Should you address supply chain risk? Well yes, and here’s why.
The Identity Theft Resource Centre stated in a recent report that “Supply chain attacks are increasingly popular with attackers since they can access the information of larger organisations or multiple organisations through a single, third-party vendor”. Frequently that supplier is smaller than their customer(s), has fewer resources and has poorer cyber security controls (if any). These types of attacks are often referred to as ‘island hopping’ attacks.
The NCSC has provided examples of real-world supply chain compromises in their supply chain security guidance. We have also seen some of the fallout from supply chain breaches in the UK, with BA fined £20M by the ICO after their website payment section was exploited in 2018 through a vulnerability in third-party Java script. Similarly, Ticketmaster was fined £1.25M after a chatbot, hosted by a third party on its online payment page, allowed an attacker access to customers’ financial details. To learn more about what cyber incidents are, our blog explains all.

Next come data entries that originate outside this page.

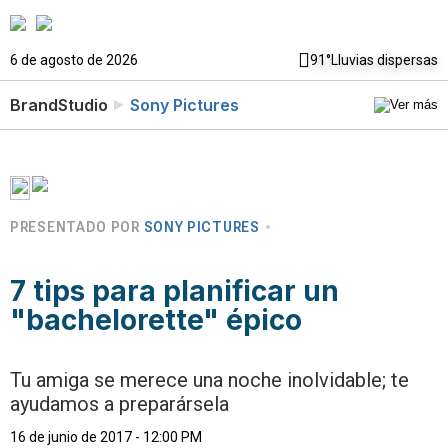
6 de agosto de 2026
91°
Lluvias dispersas
BrandStudio
Sony Pictures
PRESENTADO POR
SONY PICTURES
7 tips para planificar un
"bachelorette" épico
Tu amiga se merece una noche inolvidable; te
ayudamos a preparársela
16 de junio de 2017 - 12:00 PM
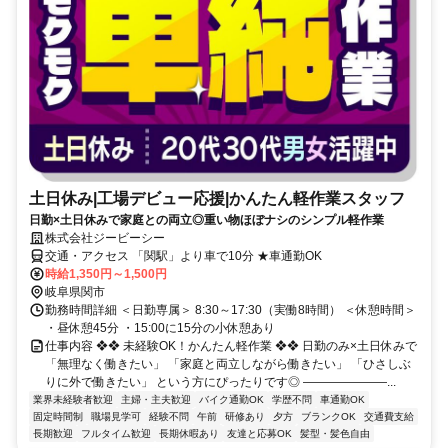
土日休み|工場デビュー応援|かんたん軽作業スタッフ
日勤×土日休みで家庭との両立◎重い物ほぼナシのシンプル軽作業
株式会社ジービーシー
交通・アクセス 「関駅」より車で10分 ★車通勤OK
時給1,350円～1,500円
岐阜県関市
勤務時間詳細 ＜日勤専属＞ 8:30～17:30（実働8時間） ＜休憩時間＞
・昼休憩45分 ・15:00に15分の小休憩あり
仕事内容 ❖❖ 未経験OK！かんたん軽作業 ❖❖ 日勤のみ×土日休みで
「無理なく働きたい」 「家庭と両立しながら働きたい」 「ひさしぶ
りに外で働きたい」 という方にぴったりです◎ ―――――――...
業界未経験者歓迎
主婦・主夫歓迎
バイク通勤OK
学歴不問
車通勤OK
固定時間制
職場見学可
経験不問
午前
研修あり
夕方
ブランクOK
交通費支給
長期歓迎
フルタイム歓迎
長期休暇あり
友達と応募OK
髪型・髪色自由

This year, Russia’s Foreign Intelligence Service compromised the global software vendor SolarWinds. They were able to access systems using SolarWinds’ software, which included other global and government bodies including the US government, Microsoft, and security vendors FireEye and Crowdstrike. More recently, IT management software firm, Kaseya, suffered a devastating ransomware attack, creating disruption and outages across its infrastructure. Reports indicate that the attack impacted over 50 managed service providers (“MSP”) and 1,500 small businesses. Both of these incidents are what are known as supply chain cyber-attacks. Read more about the Kaseya attack, and what lessons can be learned here.
Perhaps the most famous supply chain breach was suffered by the US retail giant, Target (2014). The attackers secured access to Target’s systems by compromising Fazio Mechanical Services, a small provider of heating, ventilation and air conditioning systems (“HVAC”). Fazio had access to Target’s systems for the purposes of HVAC maintenance.
A Fazio employee was duped into downloading malware to their computer by a simple phishing email. Once the Fazio device was compromised, the attackers waited until the malware found login credentials for Target’s systems. This provided access to a Target system from which Fazio had access to billing, contracting and project management. This was sufficient for the attackers to get a foothold. From there, they exploited other vulnerabilities to access the wider Target network and eventually access the point-of-sale systems used in its stores.
40 million debit and credit records were stolen from Target, they suffered a 46% drop in profits in the following quarter (compared to the previous year) and the company later reported that the total cost of the data breach to the company had been over $200 million.
Securing the supply chain closes the backdoor to your business and enables you to mitigate known risks. A strong programme allows your business to thrive, without dealing with unwanted data breaches, cyber-attacks and fines.